Nel Parco Urbano di Imperia nei mesi scorsi era stata installata un’altalena speciale per fare in modo che potessero giocare anche i bimbi ed i ragazzi diversamente abili. L’altalena ora è stata chiusa con una catena e con un post su Facebook questa ingiustizia è segnalata da Michela Aloigi, mamma di un ragazzo diversamente abile e presidente dell’associazione imperiese “La giraffa a rotelle” che aveva ottenuto questa installazione.
Stamani della vicenda si è occupato il giornalista Massimo Gramellini nella sua rubrica quotidiana “Il caffè” sul “Corriere della sera”, intitolata per l’occasione “Aiutiamolo a casa sua”.
“Pecccato che in Italia le belle idee vengano sempre logorate dall’uso. Anche gli altri bambini vogliono salire sull’altalena speciale e giorno dopo giorno la distruggono, mentre i loro genitori si guardano bene dall’alzare la testa dal telefonino per insegnare ai figli il rispetto di un bene della comunità, tanto più se destinato a coetanei meno fortunati. Solo quando l’altalena comincia a perdere i pezzi, padri e madri si preoccupano per i bambini (i propri, ovviamente) e strillano al Comune di sigillarla. Oggi per garantire una libertà bisogna recintarla. Coraggio Michela, coraggio Matteo. Il vostro grido di protesta non è andato perduto negli uffici del sindaco ma è volato anche fuori da una provincia sorda e ipocrita. Adesso anche tutta l’Italia conosce la vostra
storia e sosterrà il vostro impegno. Perché tutti hanno il diritto di giocare e dondolarsi con gioia”.
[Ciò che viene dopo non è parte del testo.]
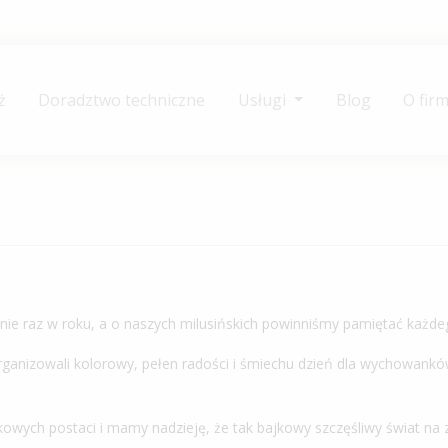
ż
Doradztwo techniczne
Usługi
Blog
O firm
nie raz w roku, a o naszych milusińskich powinniśmy pamiętać każde
zorganizowali kolorowy, pełen radości i śmiechu dzień dla wychowank
ajkowych postaci i mamy nadzieję, że tak bajkowy szczęśliwy świat na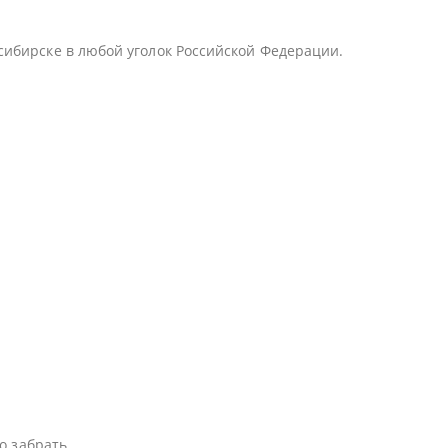
сибирске в любой уголок Российской Федерации.
о забрать.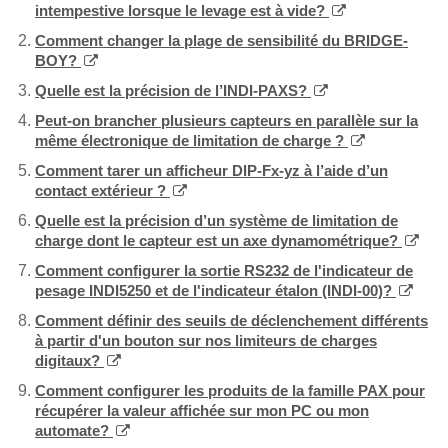
intempestive lorsque le levage est à vide?
Comment changer la plage de sensibilité du BRIDGE-
BOY?
Quelle est la précision de l’INDI-PAXS?
Peut-on brancher plusieurs capteurs en parallèle sur la
même électronique de limitation de charge ?
Comment tarer un afficheur DIP-Fx-yz à l’aide d’un
contact extérieur ?
Quelle est la précision d’un système de limitation de
charge dont le capteur est un axe dynamométrique?
Comment configurer la sortie RS232 de l'indicateur de
pesage INDI5250 et de l'indicateur étalon (INDI-00)?
Comment définir des seuils de déclenchement différents
à partir d'un bouton sur nos limiteurs de charges
digitaux?
Comment configurer les produits de la famille PAX pour
récupérer la valeur affichée sur mon PC ou mon
automate?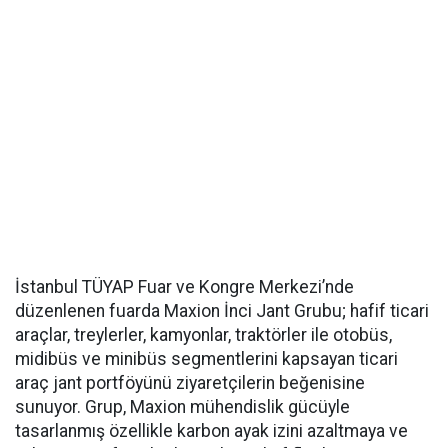
İstanbul TÜYAP Fuar ve Kongre Merkezi’nde
düzenlenen fuarda Maxion İnci Jant Grubu; hafif ticari
araçlar, treylerler, kamyonlar, traktörler ile otobüs,
midibüs ve minibüs segmentlerini kapsayan ticari
araç jant portföyünü ziyaretçilerin beğenisine
sunuyor. Grup, Maxion mühendislik gücüyle
tasarlanmış özellikle karbon ayak izini azaltmaya ve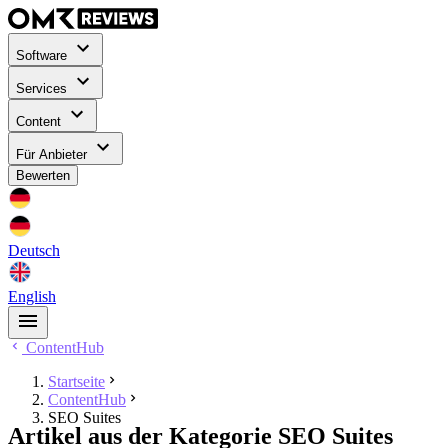
Software
Services
Content
Für Anbieter
Bewerten
Deutsch
English
ContentHub
Startseite
ContentHub
SEO Suites
Artikel aus der Kategorie SEO Suites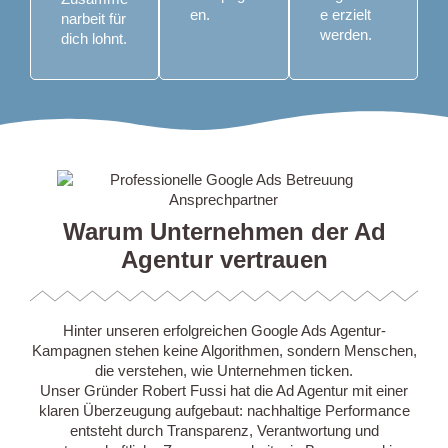
en.
e erzielt
narbeit für
werden.
dich lohnt.
Warum Unternehmen der Ad
Agentur vertrauen
Hinter unseren erfolgreichen Google Ads Agentur-
Kampagnen stehen keine Algorithmen, sondern Menschen,
die verstehen, wie Unternehmen ticken.
Unser Gründer Robert Fussi hat die Ad Agentur mit einer
klaren Überzeugung aufgebaut:
nachhaltige Performance
entsteht durch Transparenz, Verantwortung und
“Vorrei chiarire una cosa: non ho mai chiesto le scuse del Sindaco di Imperia, poiché per il mio modo di vedere le cose, in questa vicenda ciò a cui do la priorità sono i fatti – scrive oggi Michela sulla propria bacheca di Facebook – Vorrei anche precisare che, ho 2 figli, uno normodotato e Matteo, la mia non è una crociata contro i genitori di cui anche io ne faccio parte, poiché per la maggior parte sono molto rispettosi ed in gamba, è una piccola minoranza che come possiamo vedere dai commenti e dalla solidarietà di tutta Italia ha sbagliato “strada”.

“Io e Matteo ci riteniamo offesi – aveva invece scritto Michela nei giorni scorsi – sono sbalordita nel vedere quanta poca attenzione c’è nella persona che dovrebbe rappresentare tutti i cittadini, compresi quelli che come Matteo non hanno la possibilità di poter gridare o scrivere il proprio disagio, che in questo caso, un sindaco crea con azioni e parole offensive. Matteo , usa la mia “voce” e le mie azioni per avere una vita il più possibile come quella di tutti noi , la foto pubblicata è quella di un qualsiasi ragazzo, privato dell’unico gioco a cui era possibile accedere. Se al posto della foto di Matteo ci fosse stata una foto di un ventiquattrenne alto, abbronzato, muscoloso e senza sedia a rotelle, denunciando un torto subito, lei sindaco avrebbe avuto parole di disapprovazione per l’immagine postata? Caro sindaco ,lei vede le diversità, e con le sue azioni ne calca i tratti, per noi genitori, i ragazzi sono tutti ragazzi, cambiano le esigenze, quelle si, ed è per questo che a voi amministratori spetta il compito di facilitare queste esigenze. Signor Capacci, lei dice che occorre più sensibilità e rispetto per i disabili, quando proprio voi amministratori comunali con la vostra “sensibilità”, vi siete dimenticati di chiedere i fondi regionali per rendere le spiagge comunali accessibili, e sempre per la vostra “sensibilità” vi ho dovuto portare davanti al giudice di pace perché a Matteo e a tutti gli altri disabili, gli fosse riconosciuto il diritto di accedere ad una ZTL, e altri esempi non mancano. La pericolosità di questa altalena? ne più e ne meno di quella di un’altalena tradizionale , che a tutta velocità causerebbe lo stesso un danno, all’atto pratico, in realtà passerebbe lei sindaco o farebbe passare un bambino dietro una qualsiasi altalena in movimento? Volete più tutela e rispetto dei giochi e dei bambini nei parchi? Accendete le telecamere già esistenti e posizionate. Se vuole che Matteo non posti la sua foto per denunciare diritti non rispettati da chi invece dovrebbe garantirli, faccia in modo che questi stessi diritti siano rispettati sempre. Se quello che è stato fatto e detto mette in cattiva luce il sindaco di Imperia, in tutta Italia e non solo, è l’ennesima occasione per rivedere la propria coscienza e il modo di operare verso i più deboli. E’ un grosso dispiacere dover combattere sempre per una briciola di umanità”.